Kidney diseases

Modification of kidney barrier function by the urokinase receptor. Wei, C. et al. Nature Med. 14, 55–63 (2008)

Therapies aimed at the cellular level of progressive kidney disease — which is often initiated by podocyte dysfunction — are currently not available. Wei and colleagues show that induction of urokinase receptor signalling in podocytes leads to foot process effacement and urinary protein loss via a mechanism that includes lipid-dependent activation of αvβ3 integrin. Blockade of αvβ3 integrin reduced podocyte motility in vitro and lowered proteinuria in mice, and so could represent a novel therapy for kidney disease.

Kinase inhibitors

Identification of genotype-correlated sensitivity to selective kinase inhibitors by using high-throughput tumor cell line profiling. McDermott, U. et al. Proc. Natl Acad. Sci. USA 104, 19936–19941 (2007)

A systematic interaction map of validated kinase inhibitors with Ser/Thr kinases. Fedorov, O. et al. Proc. Natl Acad. Sci. USA 104, 20523–20528 (2007)

There are few studies describing the selectivity of kinase inhibitors across panels of diverse kinases and/or cancer cell lines. McDermott and colleagues established a high-throughput screening platform to profile 500 cell lines derived from diverse epithelial cancers for sensitivity to 14 kinase inhibitors. Although most cell lines recapitulated known tumour-associated genotypes, the screen revealed low-frequency drug-sensitizing genotypes in tumour types not previously associated with drug susceptibility. Furthermore, comparison of drugs that were thought to target the same kinase revealed unsuspected functional relationships. Fedorov and colleagues evaluated the specificity of 156 kinase inhibitors against 60 human serine/threonine kinases using a thermal stability shift assay. The analysis revealed many unexpected cross-reactivities for inhibitors that were thought to be specific for certain targets. For example, a PKCβ inhibitor also inhibited PIM1 kinase, a suggested target for leukaemia treatment; indeed, this inhibitor suppressed growth of leukaemic cells. These studies reveal additional tumour types that could respond to established cancer therapies.

Lung Disease

Cleavage of CXCR1 on neutrophils disables bacterial killing in cystic fibrosis lung disease. Hartl, D. et al. Nature Med. 13, 1423–1430 (2007)
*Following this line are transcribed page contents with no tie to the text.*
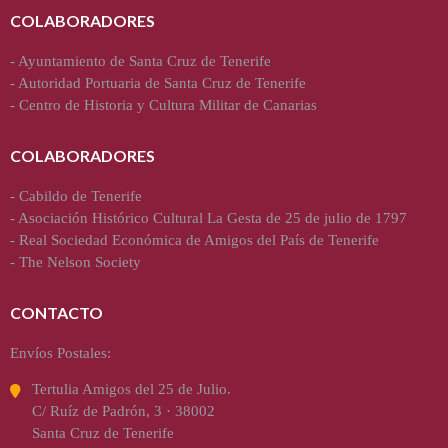
COLABORADORES
-
Ayuntamiento de Santa Cruz de Tenerife
-
Autoridad Portuaria de Santa Cruz de Tenerife
-
Centro de Historia y Cultura Militar de Canarias
COLABORADORES
-
Cabildo de Tenerife
-
Asociación Histórico Cultural La Gesta de 25 de julio de 1797
-
Real Sociedad Económica de Amigos del País de Tenerife
-
The Nelson Society
CONTACTO
Envíos Postales:
Tertulia Amigos del 25 de Julio.
C/ Ruíz de Padrón, 3 · 38002
Santa Cruz de Tenerife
The airways of individuals with cystic fibrosis are frequently colonized by bacterial pathogens, despite the presence of large numbers of neutrophils and interleukin 8 (IL8). Hartl and colleagues show that IL8 promotes neutrophilic bacterial killing through CXCR1; however, in the airways of individuals with cystic fibrosis, unopposed proteolytic activity in cleaved CXCR1 disables the bacterial-killing capacity of neutrophils. Protease inhibition restored CXCR1 expression and improved bacterial killing in these individuals, and so could represent a new pathophysiological mechanism in cystic fibrosis and other chronic lung diseases.